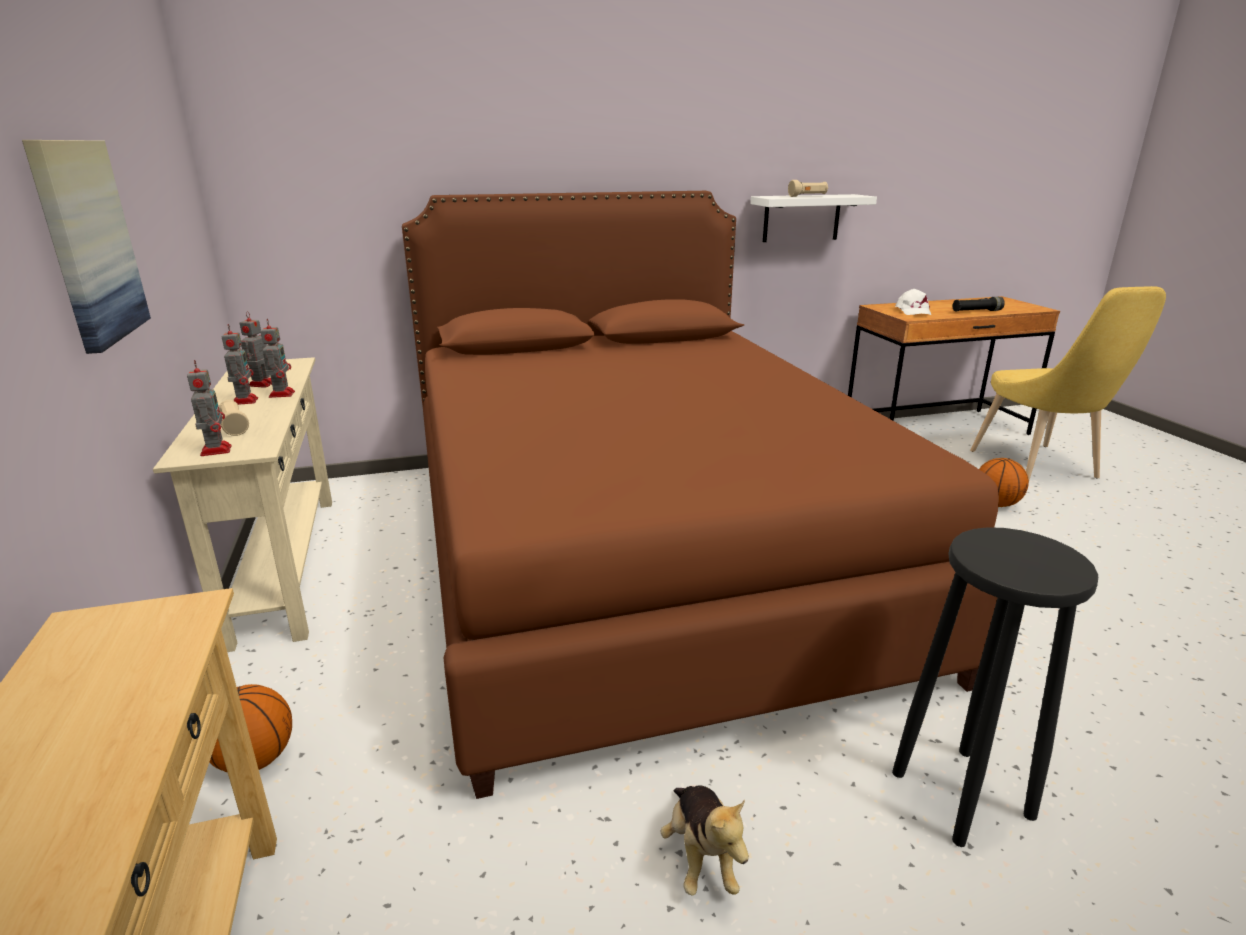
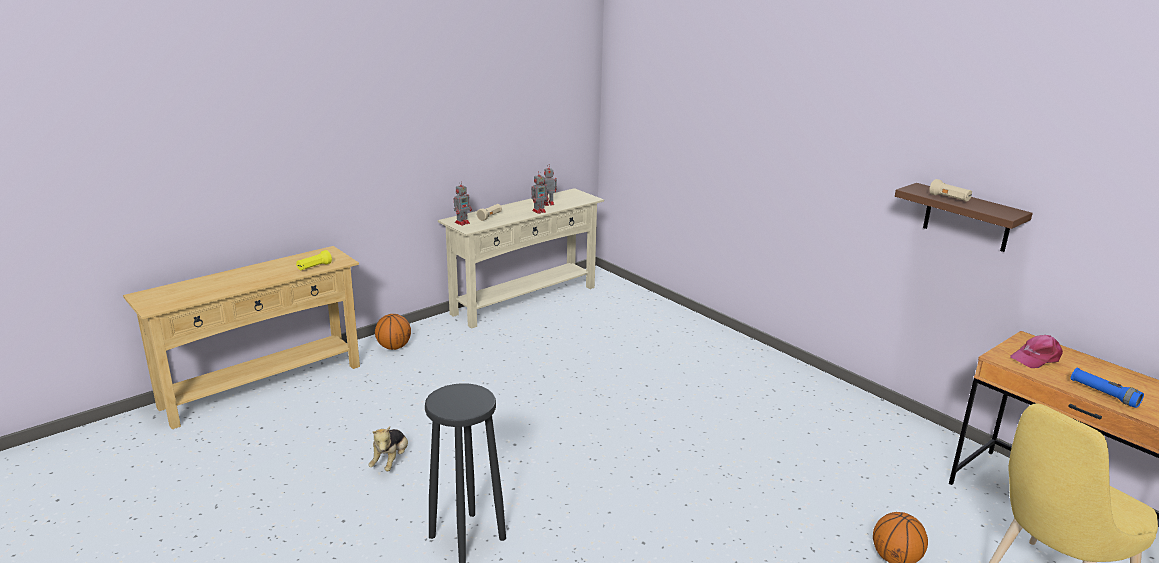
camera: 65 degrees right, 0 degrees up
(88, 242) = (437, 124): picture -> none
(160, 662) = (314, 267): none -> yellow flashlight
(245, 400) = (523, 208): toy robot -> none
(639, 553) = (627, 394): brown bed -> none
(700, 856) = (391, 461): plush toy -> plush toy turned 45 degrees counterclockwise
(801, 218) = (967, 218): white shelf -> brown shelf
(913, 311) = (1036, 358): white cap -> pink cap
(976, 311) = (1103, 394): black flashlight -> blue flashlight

..............................

Pictures are to be left out. Everything else in the records above gets repeated exactly.

camera: 65 degrees right, 0 degrees up
(88, 242) = (437, 124): picture -> none
(160, 662) = (314, 267): none -> yellow flashlight
(245, 400) = (523, 208): toy robot -> none
(639, 553) = (627, 394): brown bed -> none
(700, 856) = (391, 461): plush toy -> plush toy turned 45 degrees counterclockwise
(801, 218) = (967, 218): white shelf -> brown shelf
(913, 311) = (1036, 358): white cap -> pink cap
(976, 311) = (1103, 394): black flashlight -> blue flashlight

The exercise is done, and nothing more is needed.